Atları almaya gittiklerinde Caramon onları bekliyordu. Rezok babasına sıkıca sarıldı. Boğazı düğümlenen Caramon bir şey söyleyemiyordu. Rezok ayrıldıktan sonra Leon Caramon'a sarıldı. Ayrılıken "Kendinize iyi bakın." diyebildi Caramon zorlukla. Sonra Solhan'a sarıldı ve fısıldadı "Onlara göz kulak ol kardeşim." dedi. Aslında kardeş değillerdi. Ama Randall öldüğünden beri Caramon Solhan'ı abisi gibi görüyordu. Solhan "Merak etme kardeşim. Hepsi emin ellerde." dedi.

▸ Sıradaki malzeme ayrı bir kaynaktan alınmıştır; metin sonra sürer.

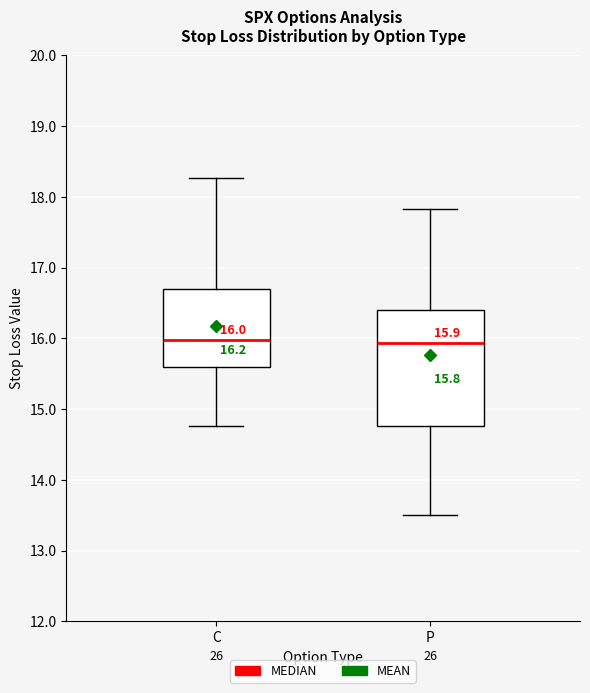

Comparing the boxes themselves (not the whiskers), which one is the tallest?

P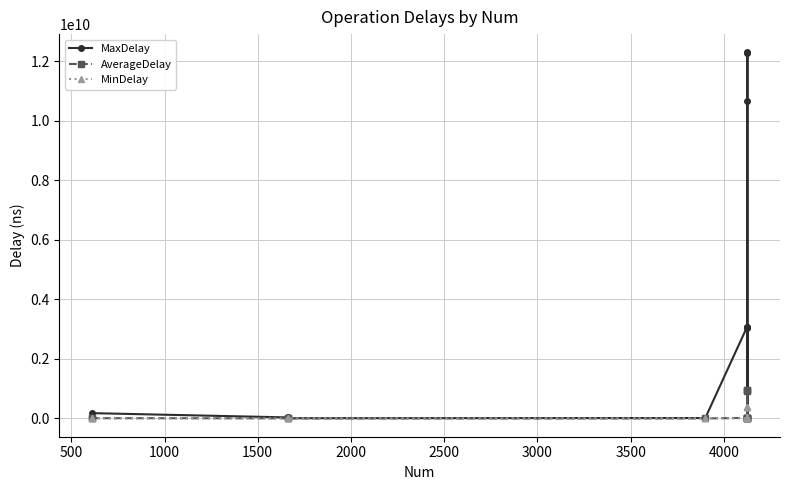

True or false: MaxDelay has a value of 1941633896.3 at 3000.

False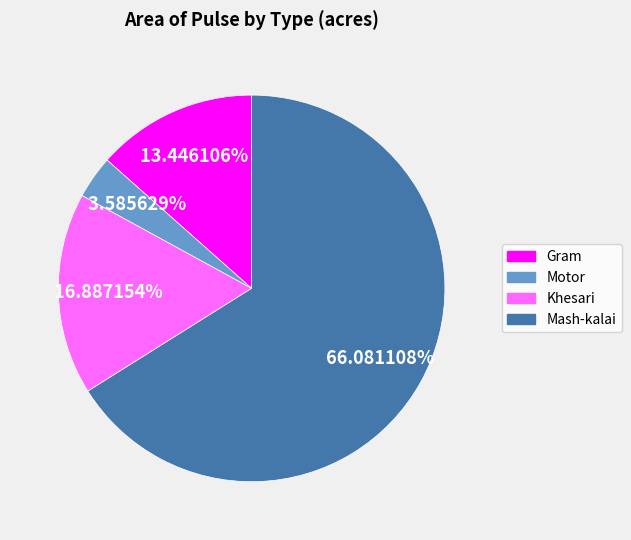

What is the smallest slice in the pie chart?

Motor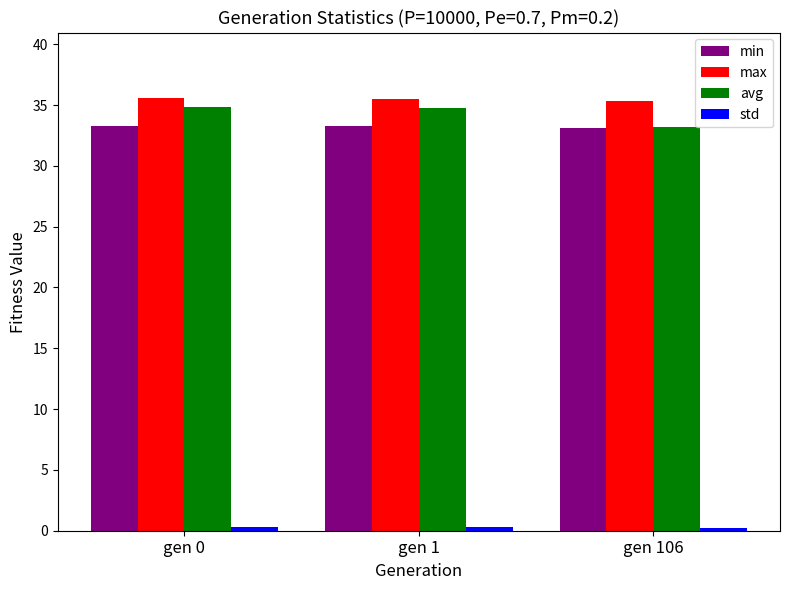

What is the value of the min bar at the 3rd from the left?

33.1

Caramon onda gülümseyerek ayrıldı. Sonra Elan'la tokalaştı. Çocukla yeni tanışmıştı. Ona söyleyecek fazla bir şeyi yoktu. Herkes atlarına bindi. Yola çıkarken Caramon onların arkasından el sallıyordu.

***

Yolculukları keyifli geçmeye başlamıştı. Birden Solhan'ın diline bir şarkı takıldı. Ejderdoğan Savaşları'nı anlatan bit şarkı. Sözleri şu şekildeydi.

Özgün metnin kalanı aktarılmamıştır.